Gafa : «La taxe intérimaire risque de retarder une solution pérenne»
Par Christophe Alix — 21 mars 2018 à 20:16 – Libération
Pour Alain Lamassoure, eurodéputé PPE, cette mesure n’aurait qu’une portée limitée et un effet «contre-productif».
Député européen (PPE, droite), Alain Lamassoure est corapporteur, au Parlement européen avec le Néerlandais Paul Tang (S&D, socialiste) du projet de directive Accis (assiette commune consolidée d’impôts sur les sociétés), qui vise à réformer en profondeur la fiscalité à l’échelle de l’UE. Il juge «contre-productif» de créer une taxe intérimaire sur le chiffre d’affaires des grandes entreprises du numérique.
Comment s’y retrouver avec ces deux projets de taxe qui visent à résoudre le même problème ?
La proposition d’imposer temporairement le chiffre d’affaires, reprise par la Commission sous la pression de la France, sème la confusion. Le projet Accis a l’immense avantage d’instaurer une véritable harmonisation et consolidation fiscale à l’échelle européenne. Il réglerait à la fois le problème des Gafa avec la création d’une «présence numérique imposable» permettant de taxer leurs bénéfices dans les pays où ils ne sont pas physiquement présents, mais également ceux de toutes les multinationales qui pratiquent elles aussi cette optimisation fiscale.

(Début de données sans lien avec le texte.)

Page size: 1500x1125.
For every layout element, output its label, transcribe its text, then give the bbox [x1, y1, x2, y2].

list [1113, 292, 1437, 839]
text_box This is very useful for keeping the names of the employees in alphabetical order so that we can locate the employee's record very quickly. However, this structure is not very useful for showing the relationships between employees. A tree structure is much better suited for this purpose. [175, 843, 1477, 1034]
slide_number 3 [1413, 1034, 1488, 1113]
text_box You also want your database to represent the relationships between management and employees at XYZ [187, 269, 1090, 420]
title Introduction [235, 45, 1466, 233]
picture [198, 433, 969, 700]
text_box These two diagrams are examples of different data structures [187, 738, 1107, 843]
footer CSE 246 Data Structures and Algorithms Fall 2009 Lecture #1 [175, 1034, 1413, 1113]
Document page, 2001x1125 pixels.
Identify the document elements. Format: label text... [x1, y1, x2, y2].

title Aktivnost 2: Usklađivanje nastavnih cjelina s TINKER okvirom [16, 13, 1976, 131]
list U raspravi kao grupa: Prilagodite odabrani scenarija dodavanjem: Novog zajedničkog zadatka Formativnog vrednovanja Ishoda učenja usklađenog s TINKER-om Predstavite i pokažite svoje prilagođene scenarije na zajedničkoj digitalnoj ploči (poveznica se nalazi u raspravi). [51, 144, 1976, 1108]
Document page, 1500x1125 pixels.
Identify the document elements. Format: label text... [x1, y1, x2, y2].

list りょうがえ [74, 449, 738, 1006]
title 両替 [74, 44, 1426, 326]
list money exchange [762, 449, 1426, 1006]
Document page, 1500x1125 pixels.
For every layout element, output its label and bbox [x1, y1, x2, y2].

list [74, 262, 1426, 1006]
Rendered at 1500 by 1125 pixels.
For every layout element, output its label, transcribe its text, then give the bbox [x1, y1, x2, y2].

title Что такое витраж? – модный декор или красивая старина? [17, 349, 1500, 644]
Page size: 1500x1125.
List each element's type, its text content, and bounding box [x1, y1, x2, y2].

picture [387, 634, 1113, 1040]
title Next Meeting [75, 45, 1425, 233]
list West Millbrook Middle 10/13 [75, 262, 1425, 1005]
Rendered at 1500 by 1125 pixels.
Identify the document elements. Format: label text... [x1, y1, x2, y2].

La proposition de taxe sur le chiffre d’affaires est mal ficelée, dites-vous…
Elle cumule plusieurs inconvénients. D’abord, certains revenus issus du numérique resteraient hors de son périmètre, comme ceux issus des abonnements ou des redevances liés à la propriété intellectuelle, comme les brevets ou les licences de marques. Au nom de quoi ? Ensuite, comme il s’agit d’un impôt indirect, c’est le client plutôt que l’entreprise qui risque d’en supporter le coût : les Gafa détiennent une part de marché tellement écrasante dans les activités visées, comme les revenus publicitaires, qu’ils ne risquent rien à augmenter leurs tarifs. Enfin, sur les 200 entreprises potentiellement concernées, un quart sont européennes. Pour ces dernières, ce serait double peine alors qu’à la différence des Gafa, elles font beaucoup moins de bénéfices et vont devoir payer pour des pratiques qui ne sont pas les leurs.
Mais ne va-t-elle pas démontrer la capacité de l’Europe à agir plus vite ?
Son rendement maximal est estimé à cinq milliards d’euros à l’échelle de l’UE, soit une paille rapporté à l’évitement fiscal des Gafa depuis de nombreuses années. Je l’appelle la taxe «western spaghetti», tout ça pour une poignée de dollars ! Mais le plus grave est qu’elle risque de retarder la mise en place d’une solution pérenne avec Accis qui, au vu de l’activisme actuel sur le sujet, pourrait aboutir un an plus tard.
Les partisans de la taxe temporaire disent qu’elle accélérera une solution de fond…
Mon expérience européenne m’amène malheureusement à craindre le contraire. Cela va demander une telle énergie pour imposer cette taxe trop étroite et convaincre ses adversaires, comme l’Irlande, que le projet Accis risque d’en faire les frais. Il y aura les élections européennes, une nouvelle Commission et d’autres priorités, vu que l’on pourra déjà brandir cette petite avancée à l’opinion publique. Je redoute alors un enlisement, comme cela s’est passé avec la taxe sur les transactions financières.